TAGS: culturefreedomreal-learningSDE

Last Thursday was a rather typical day at East Kent Sudbury School. Typical in that the things that usually occur during the course of our days occurred on that day too. Students started arriving from around 9.30am, signed themselves in and picked their cleaning job for the day. The Judicial Committee met as usual and dealt with the issues from the previous day including the results of an investigation into a mess left in the Hall on Tuesday. Responsibility was acknowledged by those involved and a means of making amends agreed. Lunches were eaten and probably shared, cups of tea were drunk, conversations had, games played, books read, pocket money spent, plans made, disagreements resolved and friendships strengthened.

Yet, it was also typical in that it was unlike any day we’ve had before or are likely to experience again. For me it began when I woke my daughter who announced that today she was going to be a cat. She fashioned a suitable outfit and asked if we could take the face paints in with us. Of course, she was not the only student to like the idea of getting their face painted and so I was able to exercise my artistic muscles and spent several hours painting cats, dragons, wolves and other requests. Painting is something I always enjoy, I find it relaxing and it fills my creative cup right up. But on this occasion the most enjoyable thing about painting faces was having the time to sit and chat with the students I was painting and their friends who were keenly observing.

As often happens when two or more people find themselves together with nothing else to distract them the conversation flowed freely. And the topics ran the gamut; we covered who likes dragons and why, friendships, what people were voting for in the Hall that day (which is a polling station for local elections), upcoming trips, ideas for workshops, plans for pocket money, the best things about coming to EKSS – one student told me it was the laws she liked best because that’s what made her feel safe enough to be free – and much much more. I felt incredibly privileged to be a staff member here and to have the time to get to know these extraordinary young people and that they would trust me with their thoughts and let me into their worlds.

Over on the next table some older students and staff were playing a game of Risk, brought in by someone else from home. Every now and then conversation from the Risk table wafted across to the painting table and I caught snippets of strategies being discussed, triumphant cries and words of support and encouragement.

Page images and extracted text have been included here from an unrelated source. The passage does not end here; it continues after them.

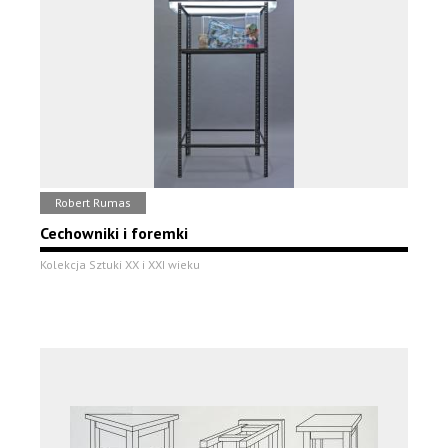
Robert Rumas
Cechowniki i foremki
Kolekcja Sztuki XX i XXI wieku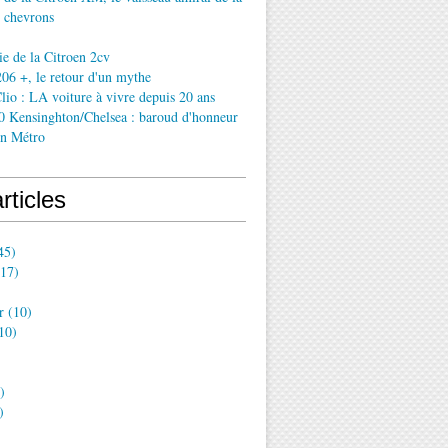
 chevrons
ie de la Citroen 2cv
06 +, le retour d'un mythe
lio : LA voiture à vivre depuis 20 ans
0 Kensinghton/Chelsea : baroud d'honneur
in Métro
rticles
45)
17)
r
(10)
10)
)
)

Trips to the shops are rapidly becoming a daily feature and on this particular day there seemed to be more trips than ever. I took a group of five friends to spend their pocket money, only two of them actually had money to spend the others were just there for company and to advise in the all important spending decision. Very kindly the girl with the most money was planning to get something to share with everyone and so they set about weighing up a bag of Haribo versus four cartons of chocolate milk and which was better value for money. Conversation lively as always we talked about fashion and shopping and weekend plans. Between themselves the girls discussed what would their other friend who’d stayed behind think of their purchase, did it matter what she thought? Would she be jealous? A careful dissection of the complexities of social dynamics and the psychology of others. This trip was unusual, however, in that it had a double purpose, the girls also wanted to enquire with a local pottery studio about booking a workshop there. Information acquired we discussed which days and times would work best and made a plan on the way back.

Building a culture within a new community is not easy. It often feels like walking a tightrope, constantly trying to balance freedom of individuals with respect for the community, wobbling too far one way then the other. Last year I read a blog post from Sudbury Valley School about how a visitor had described spending time there as a spa for the soul. Our visit to SVS was certainly like that, yes the grounds are beautiful, but it is more than that. Being around young people living their lives according to their own rhythm, forging their own paths whilst trusting they will always be respected by others around them creates a very special atmosphere. Our grounds are not as beautiful or grand (yet), and no one expected a culture like that to form overnight. We are only 14 weeks in, our culture is very young. We have days when it feels raucous and loud, followed by big conversations about respect for others who need quiet. We have days where no one seems to be getting on followed by days of such kindness and cooperation it melts your heart. Zoe Readhead famously wrote that “Summerhill is a real place, not a utopia. Living in a community of around 100 people is not always easy.” East Kent Sudbury School is no utopia either, getting along with other people is real life and we see plenty of real life ups and downs. But a culture is forming. A culture that values individual liberty and community responsibility. Watching young people make real decisions, find their own paths through life, forge new friendships and over come their own hurdles is both a typical and an extraordinary experience as staff at EKSS, and some days it does indeed feel like a spa for the soul.

Having experienced varied educational styles growing up, Kezia, attended both mainstream schools and the world’s first democratic school, Summerhill in Leiston, Suffolk, an experience which left a lasting impact. Later on Kezia graduated from Chelsea College of Art and Design in 2003 in Fine Art going on to establish a career in digital design and marketing. Now mother to two daughters Kezia chose to stay home with her family and home educate her children before embarking on founding East Kent Sudbury School.